ТЕКСТ СТРАНИЦЫ
- - - - - - -
Светлана Сергеевна Феоктистова
Светлана Сергеевна Феоктистова
Сегодня в суете и спешке жизни как-то позабылось имя дальневосточного поэта и журналиста, хабаровчанина, автора слов легендарной песни «Шуми, Амур, шуми, наш батюшка» Сергея Георгиевича Феоктистова (1913-1999).
 
А ведь военкор Сергей Феоктистов был еще газетным журналистом 1-й страницы. По-военному откликался на события дня: был ли это запуск на орбиту собаки Чайки (28 июля 1960 г.), съезд комсомола или награждение Хабаровского края Орденом Ленина (1965 г.)... И гордо в семье показывал тираж краевых праздничных газет - 100 000 экземпляров и более! Он жил среди нас. Жил в советском, а потом и современном, российском времени.
 
Рассказать о последних годах жизни поэта Сергея Феоктистова, годах 90-х, мы попросили его дочь - Светлану Сергеевну Феоктистову, которая живет ныне в Санкт-Петербурге.
 
- Этот вопрос всколыхнул в моей памяти монолог Лермонтова «Мцыри»: «Ты хочешь знать, что делал я на воле? Жил! И жизнь моя без этих трех свободных дней была б печальней и мрачней бессильной старости твоей...», - начала свой рассказ Светлана Сергеевна Феоктистова. - Отлученный от печатного станка и микрофона Сергей Феоктистов жил в дачном домике на Осиновой Речке (19 км от Хабаровска), много времени и сил отдавал «6 соткам», с которых кормился. Когда на девятом десятке жизни теряешь, как все, накопления в Сбербанке «на черный день», а заработать уже не можешь, не становишься добрее или щедрее.
 
Как фронтовик, он радовался приглашениям воинских частей, перебирал свои записи, готовил костюм с наградными колодками. Возвращался взволнованным через 2-3 дня, с пакетом «сухого пайка» и дерзкими планами. Костюм ветерана прятался под простынку до следующих красных дней календаря, а стол писателя принимал новые стихи о военной юности, о проблемах ветеранов, о замене патриотического воспитания молодежи богостроительством или восхищением героики «Бригад»...
- - - - - - -
ВЫДЕРЖКИ ИЗ ДАННЫХ
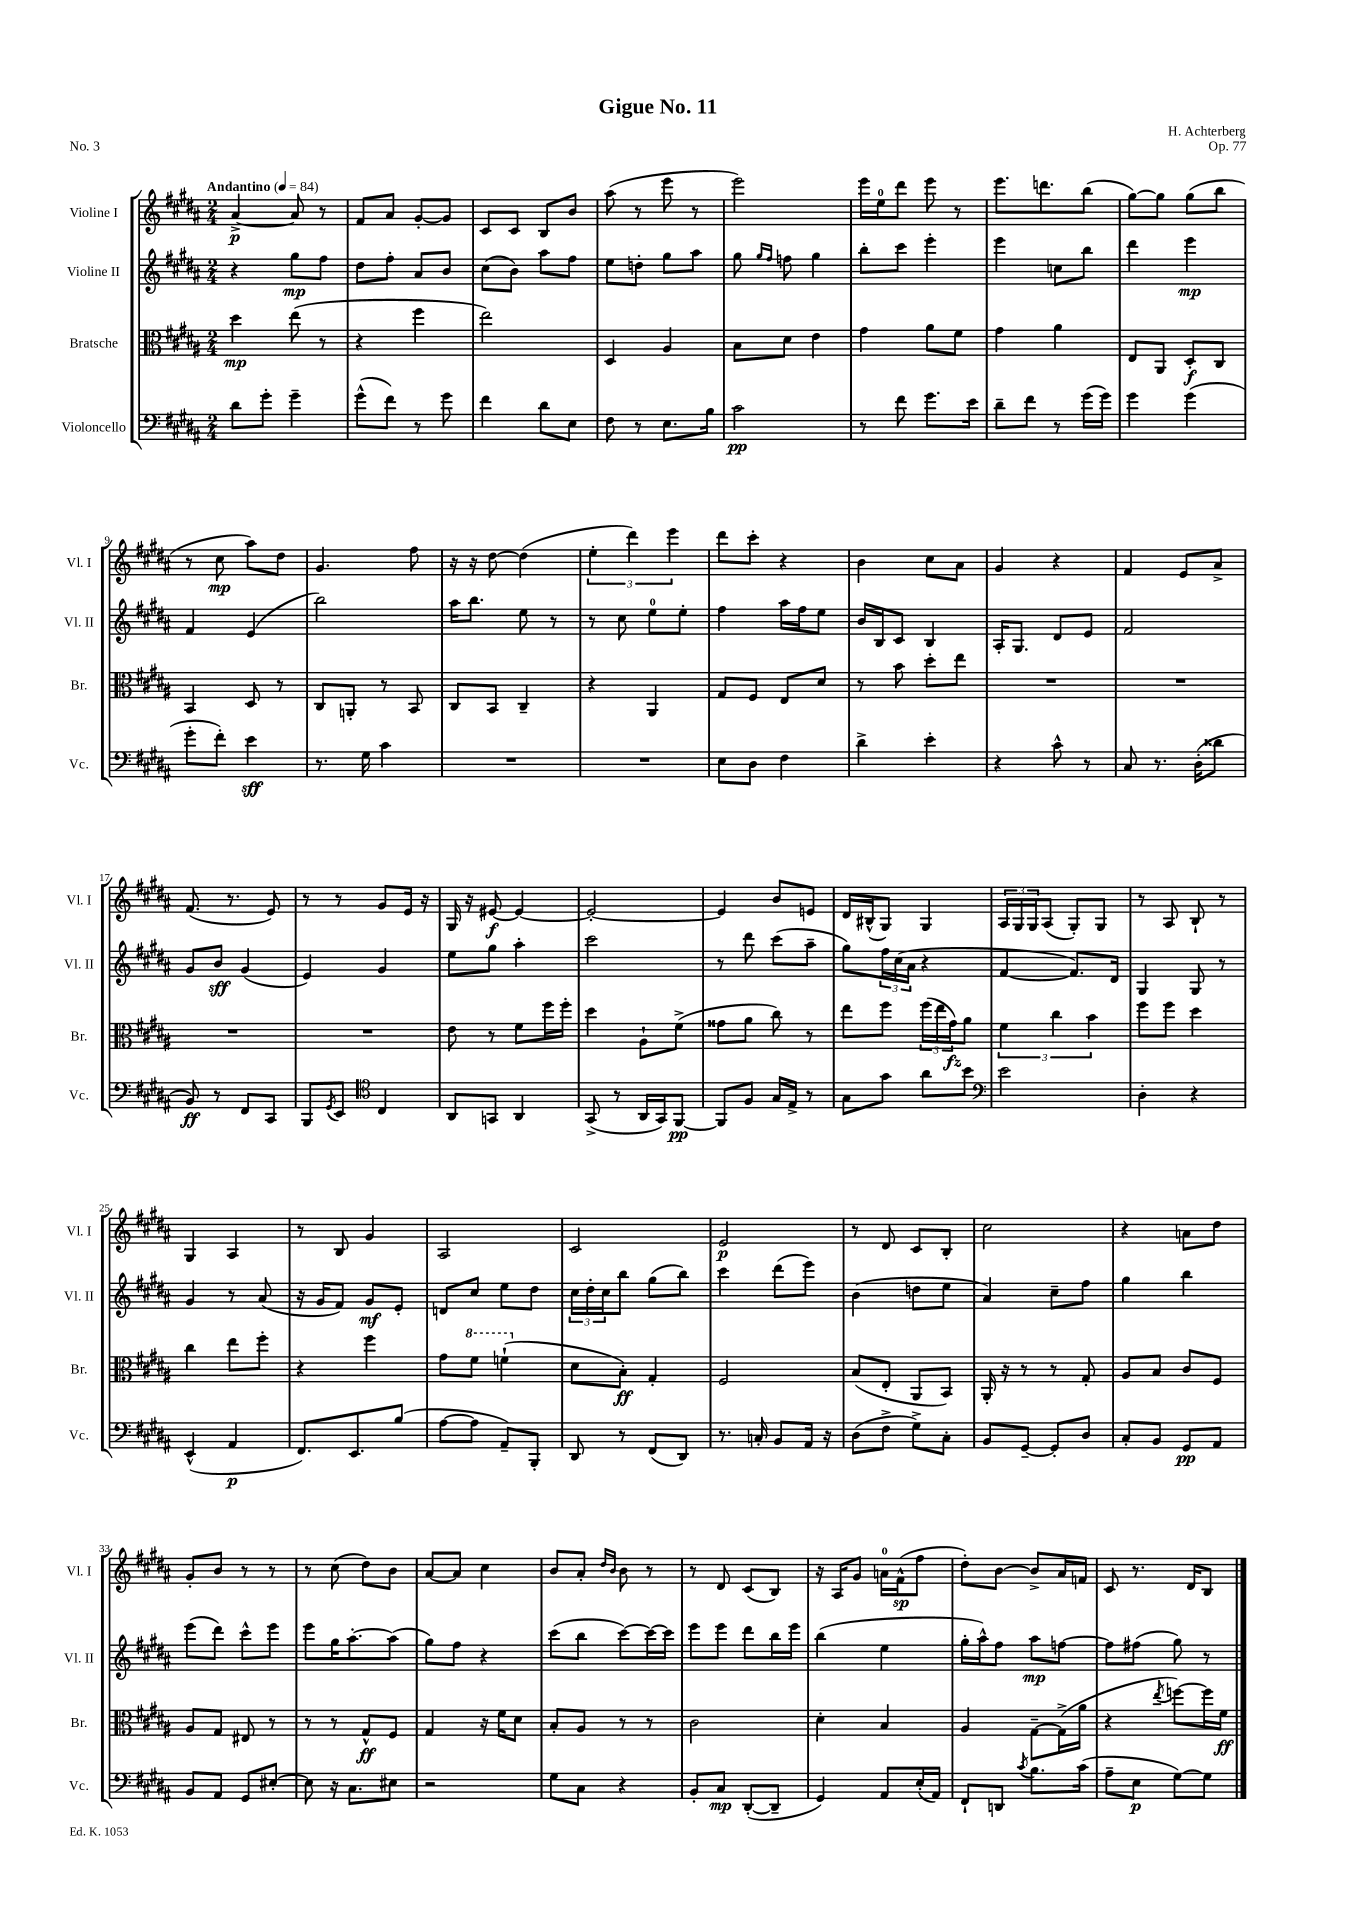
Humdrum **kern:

**kern	**kern	**kern	**kern
*staff4	*staff3	*staff2	*staff1
*clefF4	*clefC3	*clefG2	*clefG2
*k[f#c#g#d#a#]	*k[f#c#g#d#a#]	*k[f#c#g#d#a#]	*k[f#c#g#d#a#]
*M2/4	*M2/4	*M2/4	*M2/4
*MM84	*MM84	*MM84	*MM84
8d#	4dd#	4r	[4a#^
8g#'	.	.	.
4g#~	(8ee	8gg#	8a#]
.	8r	8ff#	8r
=	=	=	=
(8g#^^	4r	8dd#	8f#
8f#)	.	8ff#'	8a#
8r	4ff#	8a#	[8g#'
8g#	.	8b	8g#]
=	=	=	=
4f#	2ee)	(8cc#	8c#
.	.	8b)	8c#
8d#	.	8aa#	8B
8E	.	8ff#	8b
=	=	=	=
8F#	4D#	8ee	(8aa#
8r	.	8dd'	8r
8.E	4A#	8gg#	8eee
.	.	8aa#	8r
16B	.	.	.
=	=	=	=
2c#	8B	8gg#	2eee)
.	.	16qqgg#	.
.	.	16qqff#	.
.	8d#	8ff	.
.	4e	4gg#	.
=	=	=	=
8r	4g#	8bb'	16eee
.	.	.	16ee
8f#	.	8ccc#	8ddd#
8.g#	8a#	4eee'	8eee
.	8f#	.	8r
16e	.	.	.
=	=	=	=
8d#~	4g#	4eee	8.eee
8f#	.	.	.
.	.	.	8.ddd
8r	4a#	8cc	.
(16g#	.	8bb	(8bb
16g#)	.	.	.
=	=	=	=
4g#	8E	4ddd#	[8gg#)
.	8AA#	.	8gg#]
(4g#	8D#'	4eee	(8gg#
.	8C#	.	8bb
=	=	=	=
8g#'	4BB	4f#	8r
8f#')	.	.	8cc#
4e	8D#	(4e	8aa#)
.	8r	.	8dd#
=	=	=	=
8.r	8C#	2bb)	4.g#
.	8AA'	.	.
16G#	.	.	.
4c#	8r	.	.
.	8BB	.	8ff#
=	=	=	=
2r	8C#	16aa#	16r
.	.	8.bb	16r
.	8BB	.	[8dd#
.	4C#~	8ee	(4dd#]
.	.	8r	.
=	=	=	=
2r	4r	8r	6ee'
.	.	8cc#	.
.	.	.	6ddd#)
.	4AA#	8ee	.
.	.	.	6eee
.	.	8ee'	.
=	=	=	=
8E	8G#	4ff#	8ddd#
8D#	8F#	.	8ccc#'
4F#	8E	16aa#	4r
.	.	16ff#	.
.	8d#	8ee	.
=	=	=	=
4d#^	8r	16b	4b
.	.	16B	.
.	8b	8c#	.
4e'	8dd#'	4B	8cc#
.	8ee	.	8a#
=	=	=	=
4r	2r	16A#'	4g#
.	.	8.G#	.
8c#^^	.	8d#	4r
8r	.	8e	.
=	=	=	=
8C#	2r	2f#	4f#
8.r	.	.	.
.	.	.	8e
(16D#'	.	.	.
8d##	.	.	8a#^
=	=	=	=
8BB)	2r	8g#	(8.f#
8r	.	8b	.
.	.	.	8.r
8FF#	.	(4g#	.
8CC#	.	.	8e)
=	=	=	=
8BBB	2r	4e)	8r
8qGG#	.	.	.
8EE	.	.	8r
*clefC4	*	*	*
4C#	.	4g#	8g#
.	.	.	16e
.	.	.	16r
=	=	=	=
8AA#	8e	8ee	16G#
.	.	.	16r
8GG	8r	8gg#	[8e#
4AA#	8f#	4aa#'	4e#_
.	16ff#	.	.
.	16ff#'	.	.
=	=	=	=
(8GG#^	4dd#	2ccc#	2e#'_
8r	.	.	.
16AA#	8A#`	.	.
16GG#)	.	.	.
[8FF#	(8f#^	.	.
=	=	=	=
8FF#]	8g##	8r	4e#]
8F#	8a#	8ddd#	.
16G#	8cc#)	(8ccc#	8b
16E^	.	.	.
8r	8r	8aa#~	8e
=	=	=	=
8G#	8ee	8gg#)	16d#
.	.	.	(16B#^^
8g#	8ff#	24ff#	8G#)
.	.	(24cc#	.
.	.	24a#	.
8a#	(24ff#	4r	4G#
.	24ee	.	.
.	24g#)	.	.
8b	8a#	.	.
=	=	=	=
*clefF4	*	*	*
2e	6f#	[4f#	24A#
.	.	.	24G#
.	.	.	24G#
.	.	.	(8A#
.	6cc#	.	.
.	.	8.f#])	8G#')
.	6b	.	.
.	.	.	8G#
.	.	16d#	.
=	=	=	=
4D#'	8ff#	4G#	8r
.	8ff#	.	8A#
4r	4dd#	8G#	8B`
.	.	8r	8r
=	=	=	=
(4EE^^	4cc#	4g#	4G#
4AA#	8ee	8r	4A#
.	8ff#'	(8a#	.
=	=	=	=
8.FF#)	4r	16r	8r
.	.	16g#	.
.	.	8f#)	8B
8.EE	.	.	.
.	4ff#	8g#	4g#
(8B	.	8e'	.
=	=	=	=
[8A#	8g#	8d	2A#
8A#]	8ff#	8cc#	.
8AA#~)	(4ff`	8ee	.
8BBB'	.	8dd#	.
=	=	=	=
8DD#	8d#	24cc#	2c#
.	.	24dd#'	.
.	.	24cc#	.
8r	8B')	8bb	.
(8FF#	4G#'	(8gg#	.
8DD#)	.	8bb)	.
=	=	=	=
8.r	2F#	4ccc#	2e
16C'	.	.	.
8BB	.	(8ddd#	.
16AA#	.	8eee)	.
16r	.	.	.
=	=	=	=
(8D#	(8B	(4b	8r
8F#^	8E'	.	8d#
8G#^)	8AA#	8dd	8c#
8C#'	8BB)	8ee	8B'
=	=	=	=
8BB	16AA#'	4a#)	2cc#
.	16r	.	.
[8GG#~	8r	.	.
8GG#']	8r	8cc#~	.
8D#	8G#'	8ff#	.
=	=	=	=
8C#'	8A#	4gg#	4r
8BB	8B	.	.
8GG#	8c#	4bb	8a
8AA#	8F#	.	8dd#
=	=	=	=
8BB	8A#	(8eee	8g#'
8AA#	8G#	8ddd#)	8b
8GG#	8E#	8ccc#^^	8r
[8E#'	8r	8eee	8r
=	=	=	=
8E#]	8r	8eee	8r
16r	8r	16gg#	(8cc#
8.C#	.	[8.aa#'	.
.	8G#^^	.	8dd#)
8E#	8F#	(8aa#]	8b
=	=	=	=
2r	4G#	8gg#)	[8a#
.	.	8ff#	8a#]
.	16r	4r	4cc#
.	16f#	.	.
.	8d#	.	.
=	=	=	=
8G#	8B'	(8ccc#	8b
8C#	8A#	8bb	8a#'
.	.	.	16qqdd#
.	.	.	16qqb
4r	8r	[8ccc#)	8b
.	8r	16ccc#_	8r
.	.	16ccc#]	.
=	=	=	=
8BB'	2c#	8eee	8r
8C#	.	8eee	8d#
([8DD#'	.	8ddd#	(8c#
8DD#~]	.	16bb	8B)
.	.	16eee	.
=	=	=	=
4GG#)	4d#'	(4bb	16r
.	.	.	16A#
.	.	.	8g#
8AA#	4B	4ee	16a
.	.	.	(16f#^^
(16E'	.	.	8ff#
16AA#)	.	.	.
=	=	=	=
8FF#`	4A#	16gg#'	8dd#')
.	.	16aa#^^)	.
8DD	.	8ff#	[8b
8qc#	.	.	.
8.B	[8G#~	8aa#	8b^]
.	(16G#^]	[8ff	16a#
(16c#	16a#	.	16f
=	=	=	=
8A#~	4r	8ff]	8c#
8E	.	(8ff#	8.r
.	8qee	.	.
[8G#)	[8ff)	8gg#)	.
.	.	.	16d#
8G#]	16ff]	8r	8B
.	16f#	.	.
==	==	==	==
*-	*-	*-	*-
- - - - - - -
ЗАДАНИЯ
1: Выпишите дословно фрагмент текста о Сергее Феоктистове между словами «А ведь военкор» и «современном, российском времени.» включительно.
2: Ответьте по тексту о Сергее Феоктистове:
(а) В каком году Хабаровский край наградили Орденом Ленина?
(б) В каком городе ныне живет Светлана Сергеевна Феоктистова?
(в) Сколько километров от Хабаровска до Осиновой Речки?

ОТВЕТЫ ПО ЗАДАНИЯМ
1:
А ведь военкор Сергей Феоктистов был еще газетным журналистом 1-й страницы. По-военному откликался на события дня: был ли это запуск на орбиту собаки Чайки (28 июля 1960 г.), съезд комсомола или награждение Хабаровского края Орденом Ленина (1965 г.)... И гордо в семье показывал тираж краевых праздничных газет - 100 000 экземпляров и более! Он жил среди нас. Жил в советском, а потом и современном, российском времени.

2:
(а) В 1965 году.
(б) В Санкт-Петербурге.
(в) 19 км.